— DATASET CONTENT —
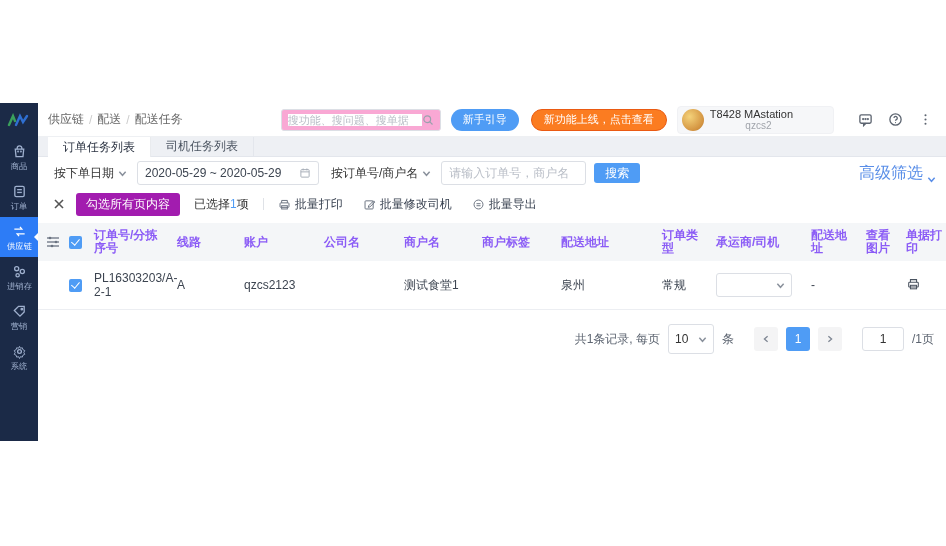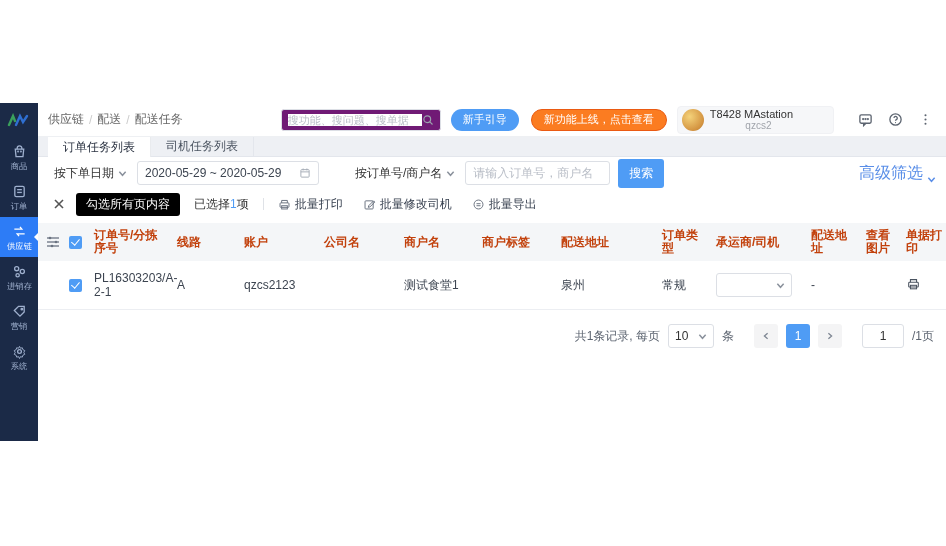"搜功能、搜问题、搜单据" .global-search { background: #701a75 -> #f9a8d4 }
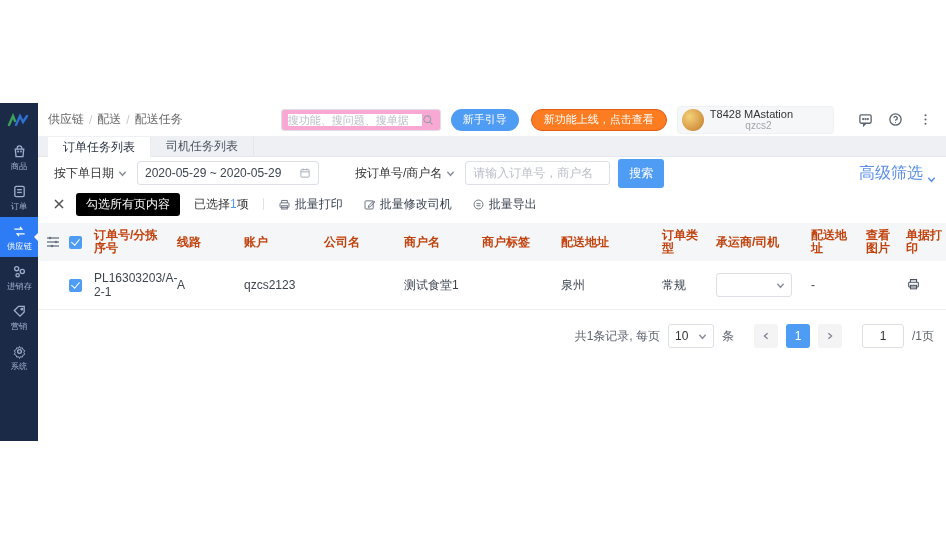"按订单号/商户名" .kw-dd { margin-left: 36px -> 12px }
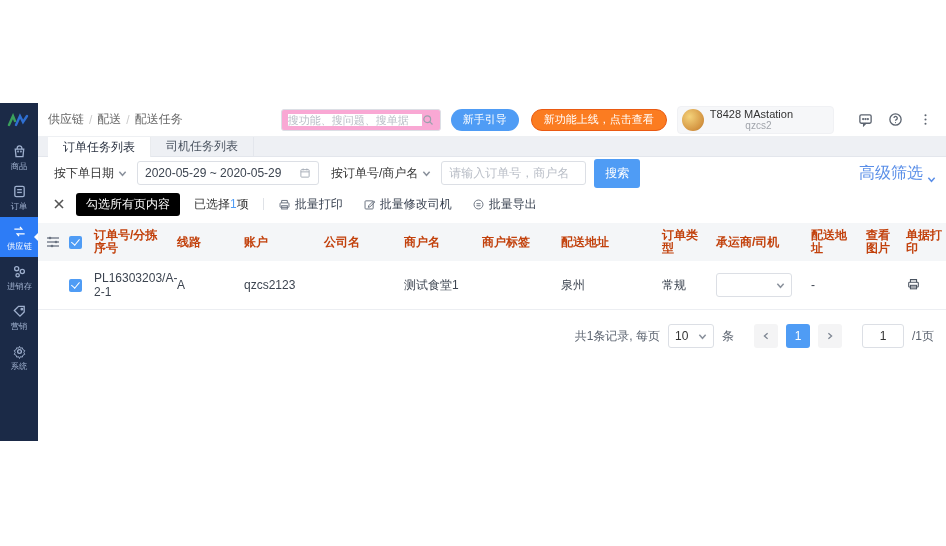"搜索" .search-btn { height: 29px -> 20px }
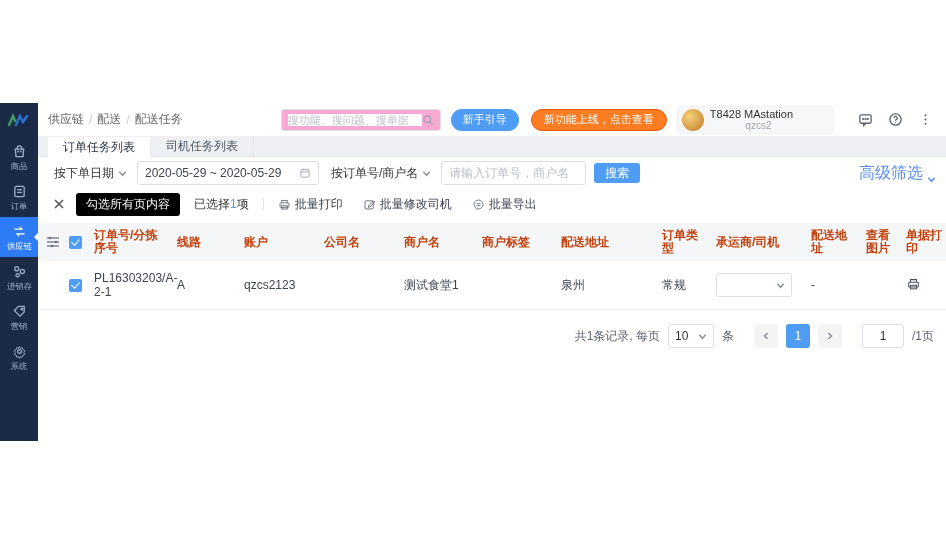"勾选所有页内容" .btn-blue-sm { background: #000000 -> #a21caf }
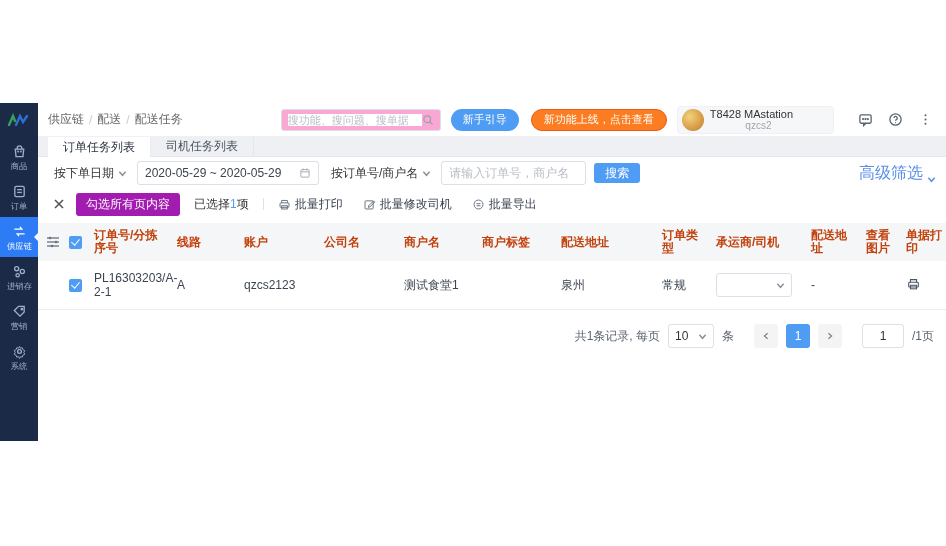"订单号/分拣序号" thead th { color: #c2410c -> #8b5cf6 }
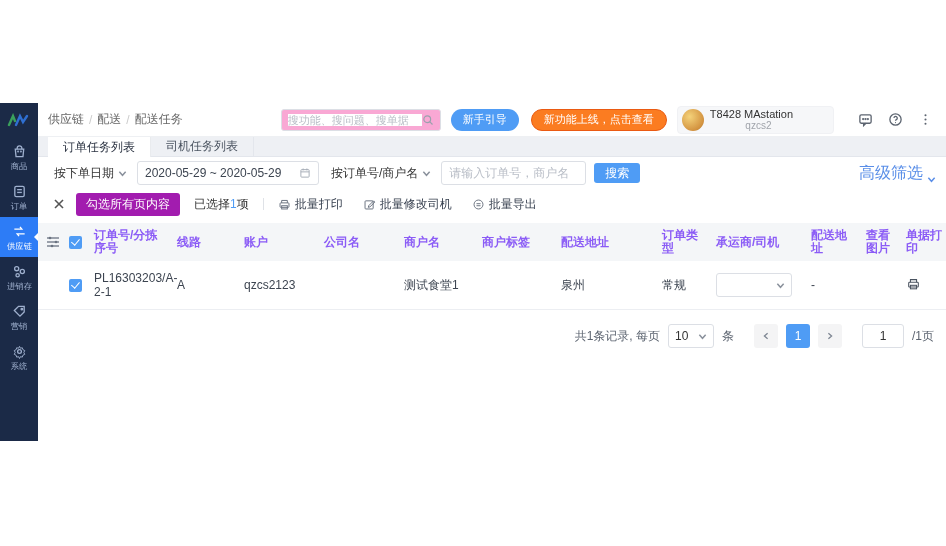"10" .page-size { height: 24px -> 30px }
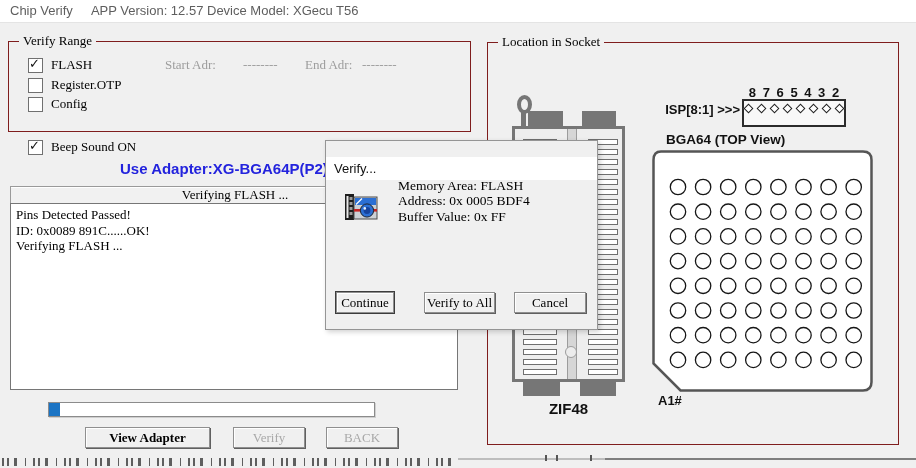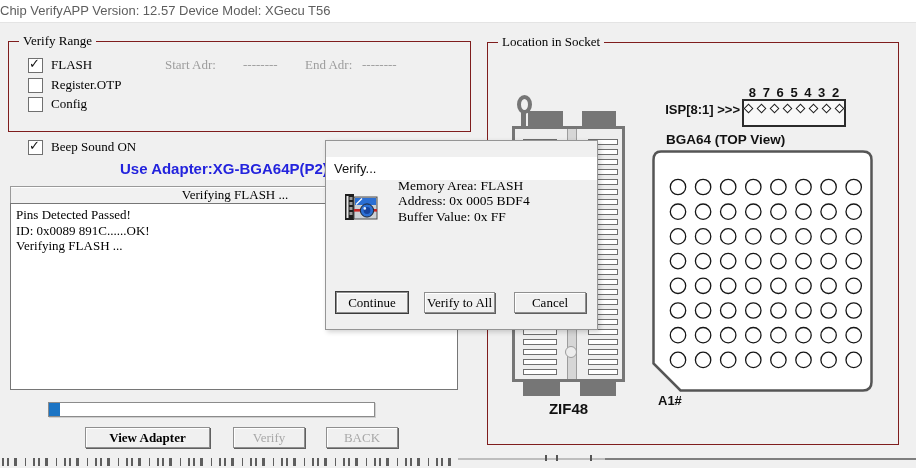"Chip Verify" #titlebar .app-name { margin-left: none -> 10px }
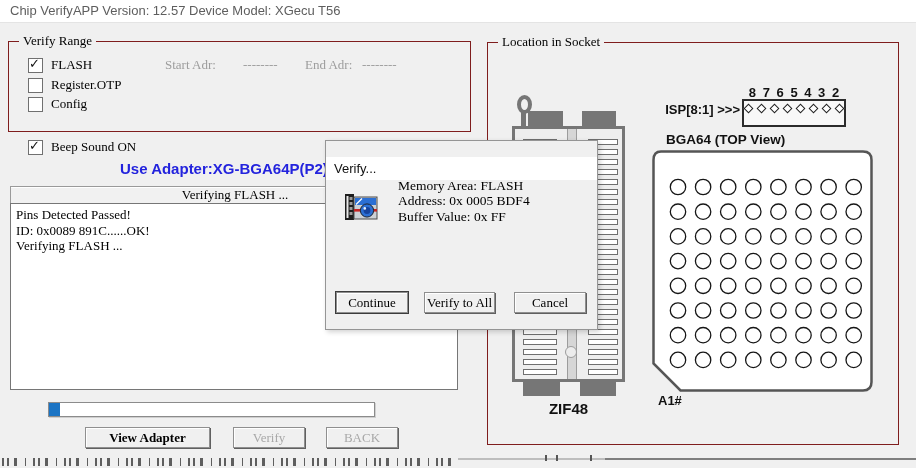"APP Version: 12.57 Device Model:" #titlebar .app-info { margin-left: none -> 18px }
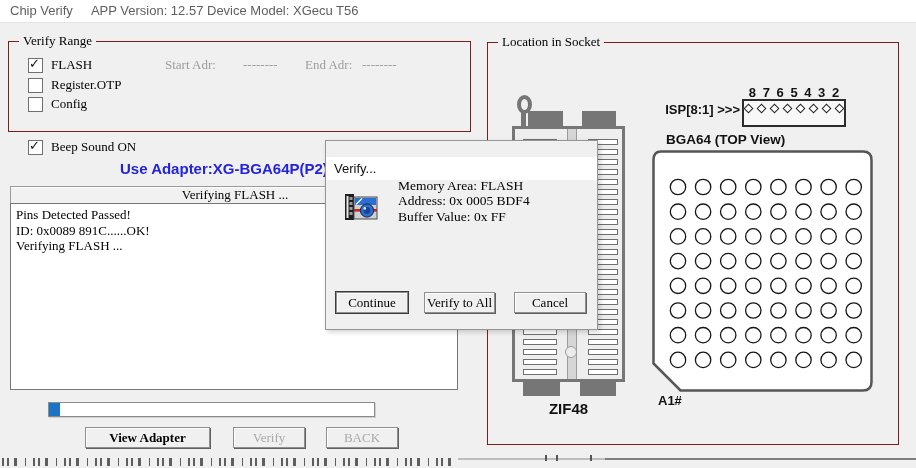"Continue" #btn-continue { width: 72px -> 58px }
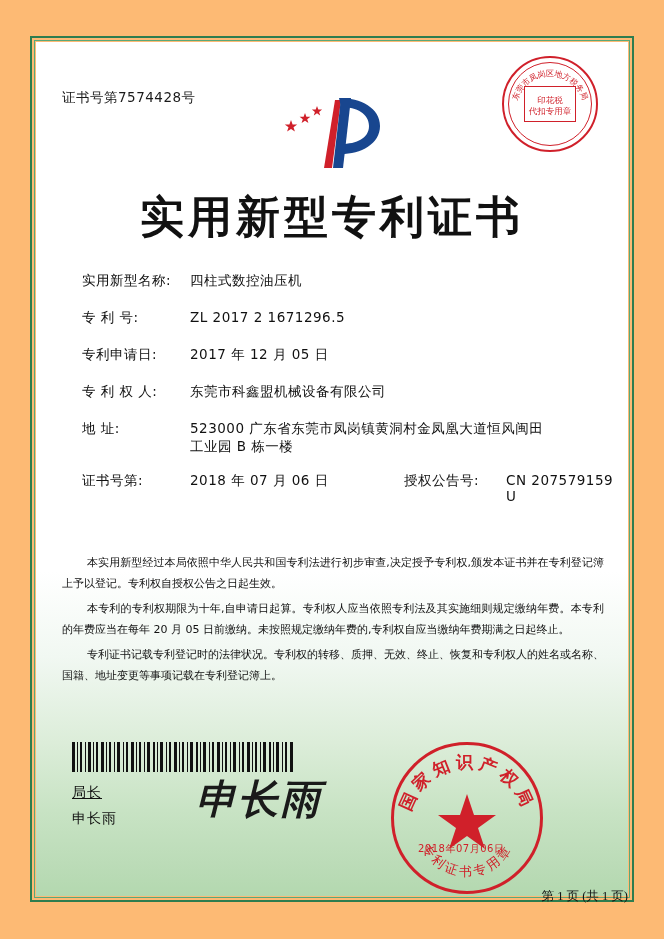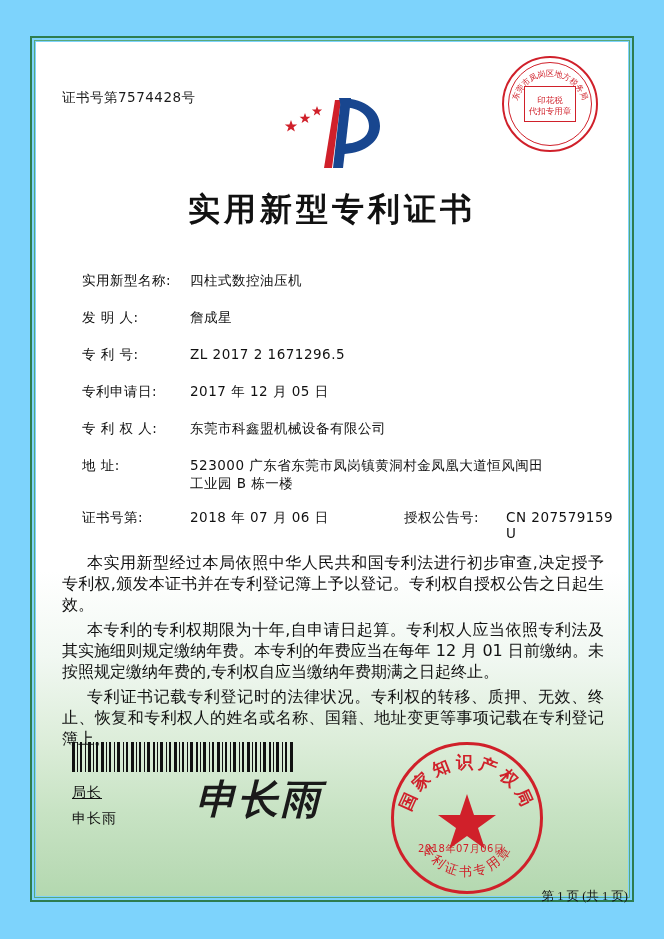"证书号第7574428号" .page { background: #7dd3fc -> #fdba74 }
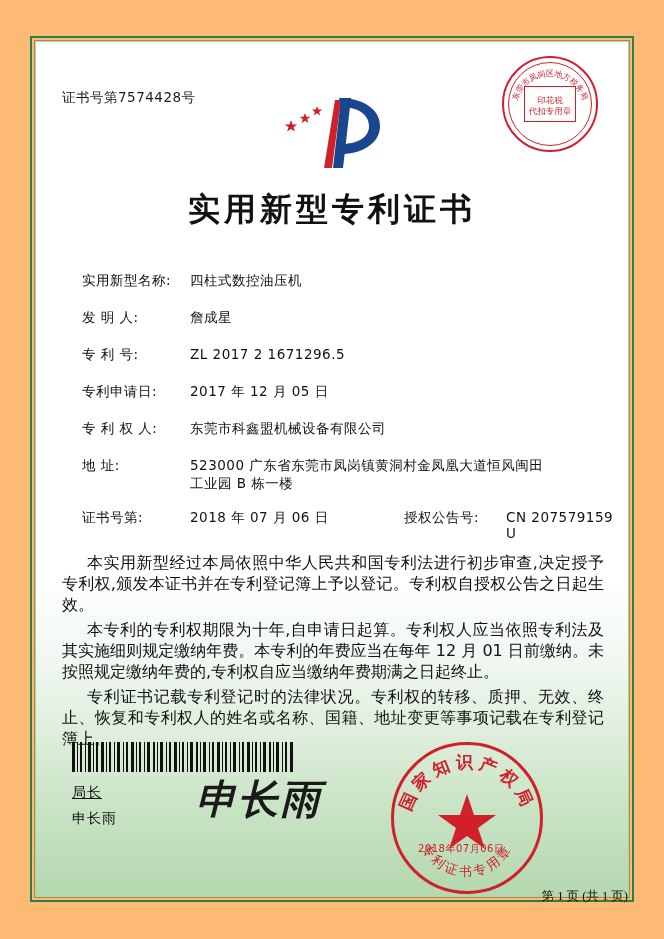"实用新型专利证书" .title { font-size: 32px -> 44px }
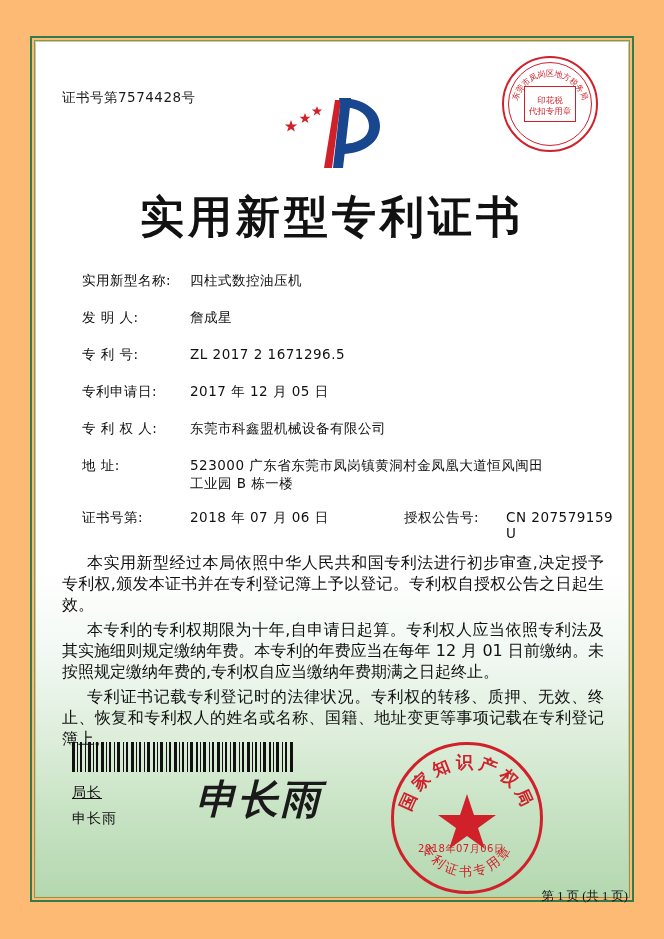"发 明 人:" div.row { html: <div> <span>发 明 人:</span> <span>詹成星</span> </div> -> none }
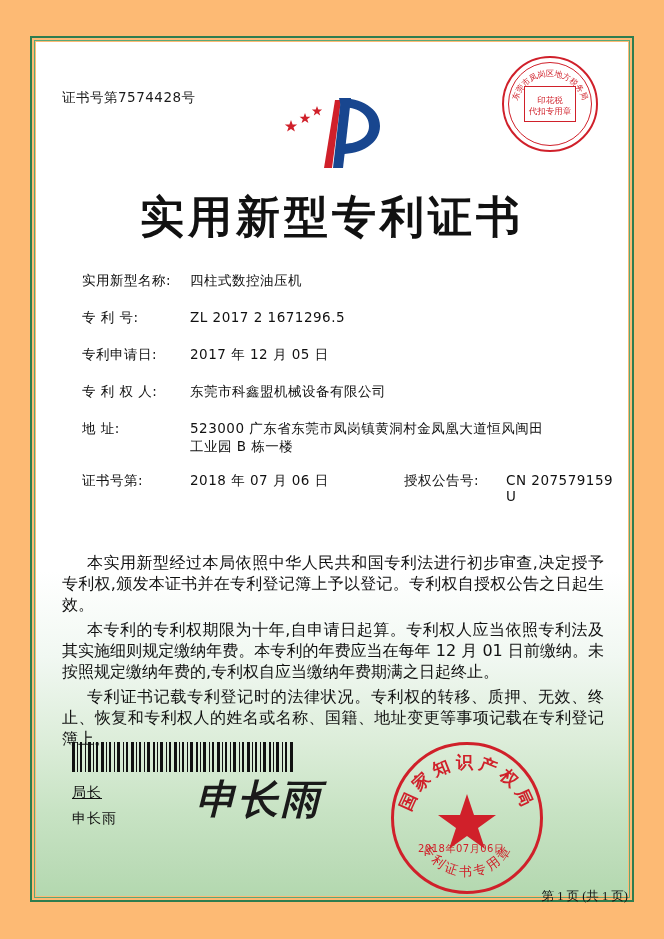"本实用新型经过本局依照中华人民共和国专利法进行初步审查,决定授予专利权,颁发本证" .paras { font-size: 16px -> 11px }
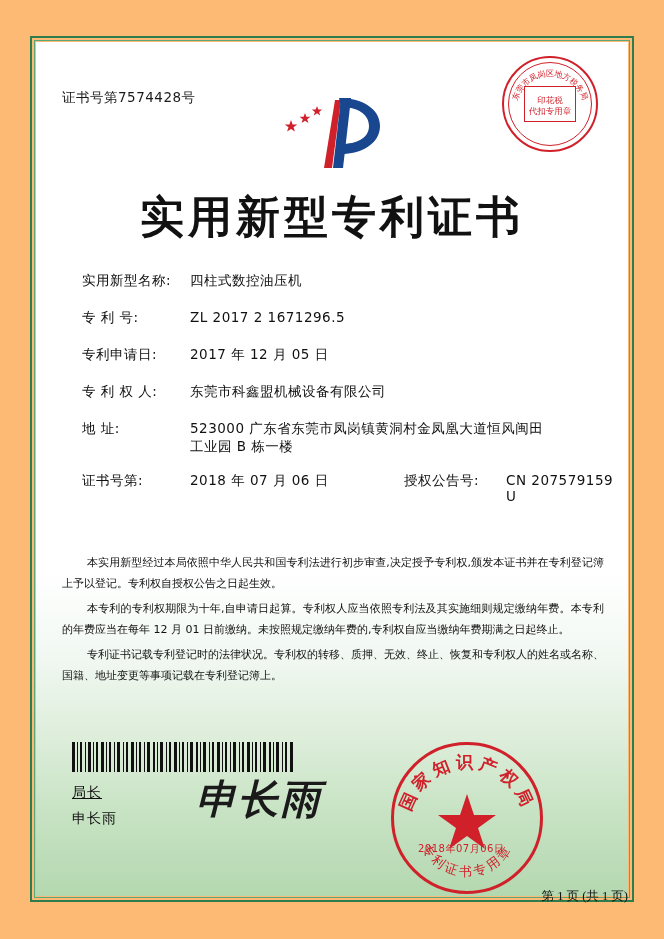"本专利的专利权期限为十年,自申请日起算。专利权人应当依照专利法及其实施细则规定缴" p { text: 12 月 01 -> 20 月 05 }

— TASK TO CARRY OUT —
Pictures stay out. Return exactly the lines from the one with "height: 29px ->" through the last line of the data.

— RESULT —
"搜索" .search-btn { height: 29px -> 20px }
"勾选所有页内容" .btn-blue-sm { background: #000000 -> #a21caf }
"订单号/分拣序号" thead th { color: #c2410c -> #8b5cf6 }
"10" .page-size { height: 24px -> 30px }
"Chip Verify" #titlebar .app-name { margin-left: none -> 10px }
"APP Version: 12.57 Device Model:" #titlebar .app-info { margin-left: none -> 18px }
"Continue" #btn-continue { width: 72px -> 58px }
"证书号第7574428号" .page { background: #7dd3fc -> #fdba74 }
"实用新型专利证书" .title { font-size: 32px -> 44px }
"发 明 人:" div.row { html: <div> <span>发 明 人:</span> <span>詹成星</span> </div> -> none }
"本实用新型经过本局依照中华人民共和国专利法进行初步审查,决定授予专利权,颁发本证" .paras { font-size: 16px -> 11px }
"本专利的专利权期限为十年,自申请日起算。专利权人应当依照专利法及其实施细则规定缴" p { text: 12 月 01 -> 20 月 05 }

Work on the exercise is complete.